WAR SHORT STORY READALONG: “The Crime of the Brigadier” by Sir Arthur Conan Doyle



                “The Crime of the Brigadier” is a short story by Sir Arthur Conan Doyle from a series about a fictional French officer named Brigadier Gerard.  At the time of the story he is serving in Spain during the Peninsular War.  This particular story first appeared in Cosmopolitan magazine in December, 1899.  An alternative title was “How the Brigadier Slew the Fox”.  Doyle modeled his protagonist after the light cavalry hero Baron de Marbot.  Marbot first made a name for himself on the peninsula and went on to further distinction in the Russian campaign.  He was a brigadier general by the time of Waterloo and was wounded in the battle.  Doyle’s version of him inspired the Harry Flashman character in the George McDonald Fraser novels.  He is not the coward that Flashman is, but he does exhibit the vainglory.  He may be a supreme egotist, but he is an excellent and brave warrior and quite the ladies’ man.  He doesn’t mind telling you.  Doyle uses him to satirize not only the French, but also the British.  In this particular tale, he is poking fun at the upper class British officers.

                Doyle hooks the reader immediately by identifying Gerard as the only officer the British army had “deep, steady, and unchangeable hatred”.  This is because he committed a crime “which was unspeakable, unheard of, abominable;  only to be alluded to with curses late in the evening”.  I’ll bite, what did he do?  The year is 1810 and the French have pushed Wellington back to Portugal.  With Lisbon in sight, the French are rudely confronted with Wellington’s defensive line of Torres Vedras.  The French commanding general Messena has a bright idea for a reconnaissance and who better to conduct it than the dashing Gerard?  Gerard cannot dispute Messena opinion that he is the greatest horseman in the army.  He gives him the best horse in the army so he can ride around the British lines and scout out the weak spots.

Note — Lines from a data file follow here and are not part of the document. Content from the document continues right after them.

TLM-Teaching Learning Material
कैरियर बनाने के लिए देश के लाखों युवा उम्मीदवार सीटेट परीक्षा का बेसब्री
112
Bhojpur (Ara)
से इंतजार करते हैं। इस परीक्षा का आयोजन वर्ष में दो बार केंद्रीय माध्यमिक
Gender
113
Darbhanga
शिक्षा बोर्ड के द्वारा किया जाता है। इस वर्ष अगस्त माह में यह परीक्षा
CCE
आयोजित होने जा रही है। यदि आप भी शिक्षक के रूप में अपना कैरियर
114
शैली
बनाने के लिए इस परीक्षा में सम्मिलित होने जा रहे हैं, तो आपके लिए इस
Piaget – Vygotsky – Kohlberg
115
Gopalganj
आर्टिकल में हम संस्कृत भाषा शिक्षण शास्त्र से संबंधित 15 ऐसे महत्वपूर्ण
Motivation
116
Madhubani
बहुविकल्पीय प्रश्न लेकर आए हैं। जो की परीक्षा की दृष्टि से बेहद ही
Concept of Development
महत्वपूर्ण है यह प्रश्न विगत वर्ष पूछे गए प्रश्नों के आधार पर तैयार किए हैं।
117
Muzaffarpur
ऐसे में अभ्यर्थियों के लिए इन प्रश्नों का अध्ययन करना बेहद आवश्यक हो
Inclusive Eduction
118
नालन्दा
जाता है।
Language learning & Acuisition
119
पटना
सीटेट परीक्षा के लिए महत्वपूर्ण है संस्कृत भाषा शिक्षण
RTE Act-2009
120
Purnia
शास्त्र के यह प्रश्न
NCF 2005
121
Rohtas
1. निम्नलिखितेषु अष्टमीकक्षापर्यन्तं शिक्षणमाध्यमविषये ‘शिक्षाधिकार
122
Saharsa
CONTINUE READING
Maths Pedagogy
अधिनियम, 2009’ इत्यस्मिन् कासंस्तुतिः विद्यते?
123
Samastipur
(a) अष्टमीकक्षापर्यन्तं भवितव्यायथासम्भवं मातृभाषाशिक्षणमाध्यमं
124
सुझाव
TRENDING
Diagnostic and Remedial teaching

                Gerard tells the story in flashback from retirement as a cabbage farmer.  Things start off satisfactorily until the greatest horse is felled by a sentry’s bullet.  Gerard hides in a stable, but manages to get an upgrade horse-wise when he steals the best horse in the British army.   The scout continues until the new horse hears the call of a fox hunt and cannot be deterred.  What happens next earns Gerard the undying enmity of the entire British officer corps. 
                    
                “The Crime of the Brigadier” is the best story so far.  I had no idea Doyle had written this series.  Being a big fan of the Sherlock Holmes stories, it is no surprise that he could successfully delve into a different subgenre.  The story is very well written and thoroughly entertaining.  It is satire at its wittiest.  Doyle would have us believe that British officers even in a siege, cannot do without their fox hunts.  The fox hounds have been brought over from England by special ship.  Gerard lucks into a thrice weekly hunt.  He may be pompous, but his foes are upper class twits.  I prefer Gerard to Flashman.  He may have a giant ego, but there is some reason for it.  He is quite the braggart warrior, but not a buffoon.

                The best thing about the story is you can’t wait to find out what terrible act Gerard has committed.  When it becomes apparent (and it is unpredictable), it is a cracking good punch line.  I definitely will read more of the series.


GRADE  =  A    

2 comments:

  1. Thanks for the story. In his Sherlock Holmes stories especially, Doyle used the "photographic description" for his characters.